İşçi mektubu: Korona Danışma Hattı’nda yarım saat yemek arasıyla çalışıyoruz
"Maske bulamadığı için bize ulaşan insan var. Çalışan işçilerden de işyerlerindeki önlem azlığına dair birçok çağrı alıyoruz."
Fotoğraf: Envato
Korona Danışma Hattı’nda çalışan bir kadın
Ankara
Geçtiğimiz günlerde Evrensel Gazetesi’nde çıkan “Çağrı merkezlerinde mesai 12 saate çıktı, yemek ücretleri kesildi” haberini arkadaşımın okutması üzerine bu sorunları yaşayan çağrı merkezi çalışanı olarak ben de yaşadıklarımı paylaşmak istedim.
Bizim de bu süreçte çalışma saatlerimiz arttı. Artık 10 saat çalışıyoruz ve bunun sadece 1 saati mola. O da yemek molası değil. Yemek için sadece yarım saatimiz var ve geri kalan zamanda da tuvalet gibi ihtiyaç molaları için -ki zaten bu sırf performansımız düşmesin diye yapılıyor- 10’ar dakika kullanıyoruz. Bunun dışındaki zamanlarda adeta zamanla yarışıyoruz. Çağrılar geldiğinde hazırlamamız gereken dilekçeler var ve bizim bu dilekçeleri tamamlayabilmemiz için iki çağrı arası yalnızca 30 saniyemiz var. Bazen bu sürede dilekçelerimizi yetiştiremediğimiz oluyor. Kimisi yetiştirmek için molasını kullanıyor. Ben de molamdan gitmesin diye toplantı moduna alıyorum; ancak bu sefer de hemen takım lideri “Neden toplantıdasın?” diye geri dönüş yapıyor ve bu toplantı dakikaları ay sonu hesaplanıp performansımızdan düşülüyor. Bu durum mazeretsiz olarak 7 defa tekrarlanırsa işten atma hakları dahi var.

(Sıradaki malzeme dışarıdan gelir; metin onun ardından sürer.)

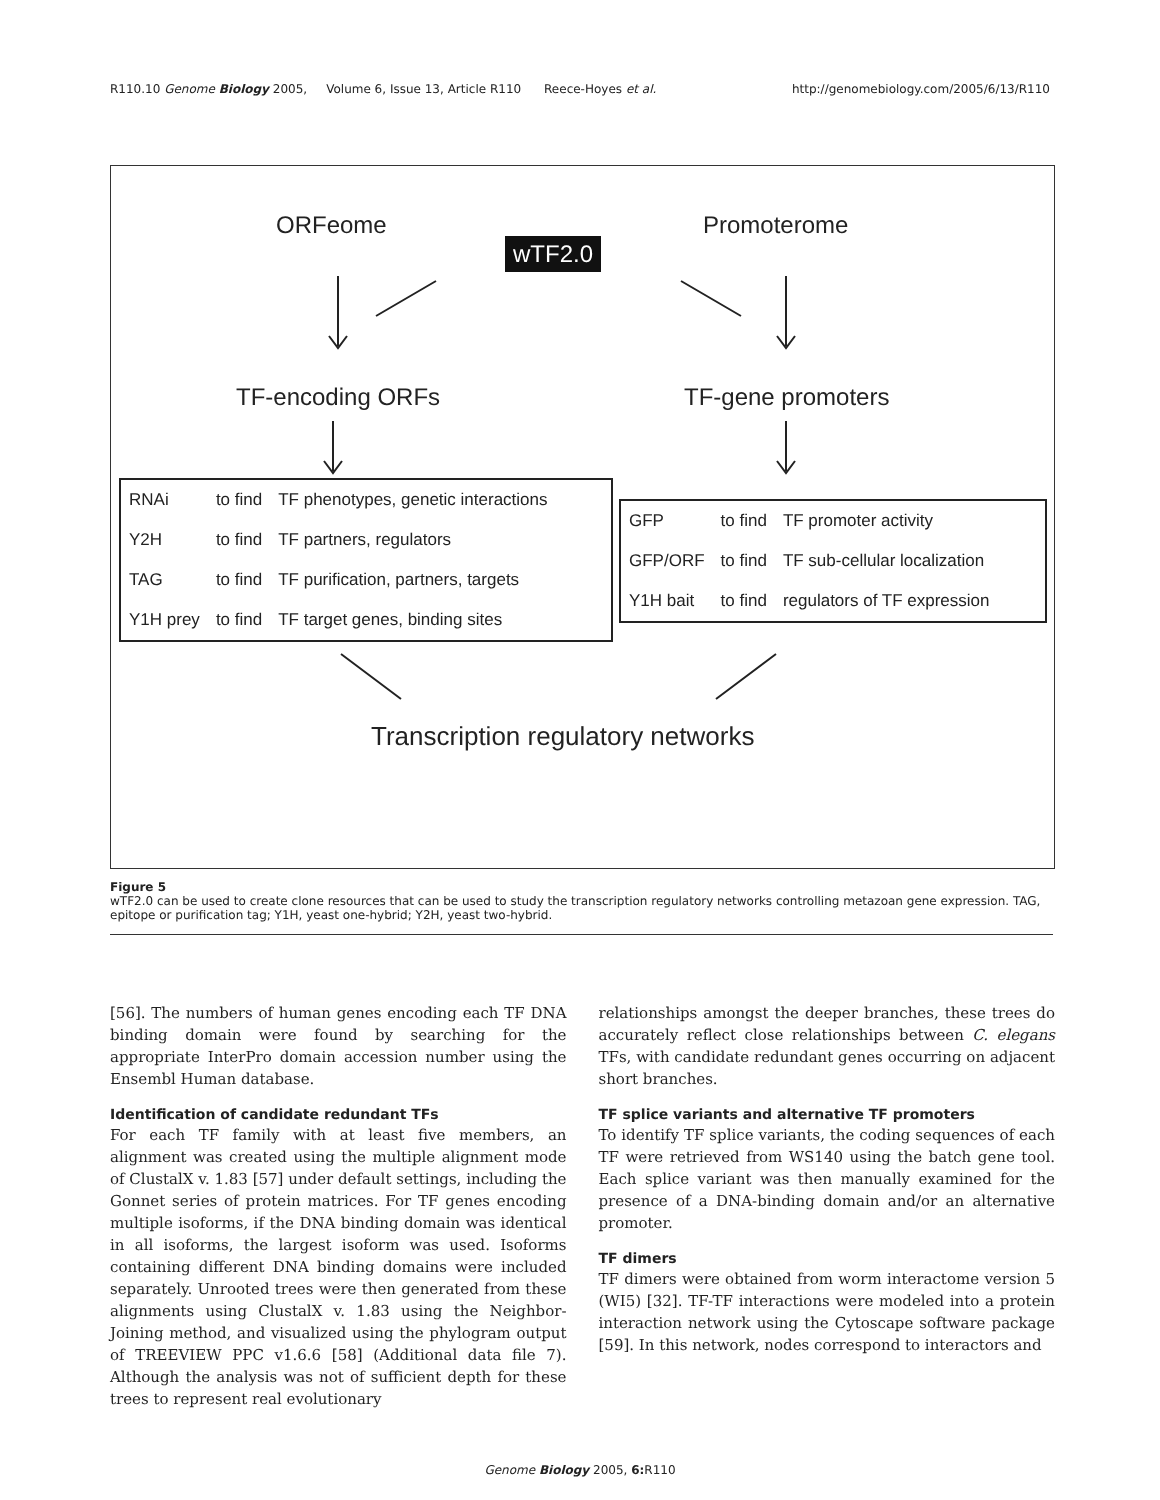R110.10 Genome Biology 2005, Volume 6, Issue 13, Article R110 Reece-Hoyes et al. http://genomebiology.com/2005/6/13/R110
ORFeome
wTF2.0
Promoterome
TF-encoding ORFs TF-gene promoters
| RNAi | to find | TF phenotypes, genetic interactions |
| Y2H | to find | TF partners, regulators |
| TAG | to find | TF purification, partners, targets |
| Y1H prey | to find | TF target genes, binding sites |
| GFP | to find | TF promoter activity |
| GFP/ORF | to find | TF sub-cellular localization |
| Y1H bait | to find | regulators of TF expression |
Transcription regulatory networks
Figure 5
wTF2.0 can be used to create clone resources that can be used to study the transcription regulatory networks controlling metazoan gene expression. TAG, epitope or purification tag; Y1H, yeast one-hybrid; Y2H, yeast two-hybrid.
[56]. The numbers of human genes encoding each TF DNA binding domain were found by searching for the appropriate InterPro domain accession number using the Ensembl Human database.
Identification of candidate redundant TFs
For each TF family with at least five members, an alignment was created using the multiple alignment mode of ClustalX v. 1.83 [57] under default settings, including the Gonnet series of protein matrices. For TF genes encoding multiple isoforms, if the DNA binding domain was identical in all isoforms, the largest isoform was used. Isoforms containing different DNA binding domains were included separately. Unrooted trees were then generated from these alignments using ClustalX v. 1.83 using the Neighbor-Joining method, and visualized using the phylogram output of TREEVIEW PPC v1.6.6 [58] (Additional data file 7). Although the analysis was not of sufficient depth for these trees to represent real evolutionary
relationships amongst the deeper branches, these trees do accurately reflect close relationships between C. elegans TFs, with candidate redundant genes occurring on adjacent short branches.
TF splice variants and alternative TF promoters
To identify TF splice variants, the coding sequences of each TF were retrieved from WS140 using the batch gene tool. Each splice variant was then manually examined for the presence of a DNA-binding domain and/or an alternative promoter.
TF dimers
TF dimers were obtained from worm interactome version 5 (WI5) [32]. TF-TF interactions were modeled into a protein interaction network using the Cytoscape software package [59]. In this network, nodes correspond to interactors and
Genome Biology 2005, 6: R110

Bizi yoran sadece bu saat yoğunluğu değil birçok çağrı alıyoruz ve bunların bir kısmı moralimizi bozacak şeyler olabiliyor. Ancak istediğimiz zaman çağrıyı kapatabilme hakkımız yok. Karşımızdaki kişi küfür etse dahi ancak 3 uyarıdan sonra çağrıyı sonlandırma hakkımız var. Ki bu hakkımız her hakareti de kapsamıyor. Çok daha ağır şeyler olmalı. Böyle bir durum yaşadıktan hemen sonra yine aynı güler yüzle devam etmemiz gerekiyor.
Bu durum Covid-19 ile birlikte daha da kötüleşti. Salgın ilk başladığında hatlar kitleniyordu zaten. Daha sonrasında sadece Covid-19 vakalarıyla ilgili çağrı alacağımız söylense de insanlar bilmediği için başka sebeplerden de aramaya devam ettiler. Salgın öncesi 150 civarı çağrı alıyorken artık çok daha fazla çalışıyoruz. Hatta yarım saatlik arama yetişmesi için yemeklerimi akşam yapıyorum.
Bu mesleğin diğer yanı açıklarla en çok bizim yüzleşiyor olmamız. Benim gördüğüm kadarıyla yani aldığımız çağrılardan yola çıkacak olursak televizyonda açıklanan vaka sayıları gerçek sayılar değil. Onun dışında çok fazla maske bulamadığı için bize ulaşan insan var. Çalışan işçilerden de işyerlerindeki önlem azlığına dair birçok çağrı alıyoruz.
Ben de bu şekilde yaşadığım ve insanların yaşadığı sorunları ifade etmeye çalıştım. Korona çalışan ve çalışmayan herkesi çok olumsuz etkiledi. Bir an önce geçmesini istiyor ve herkese sağlıklı günler diliyorum.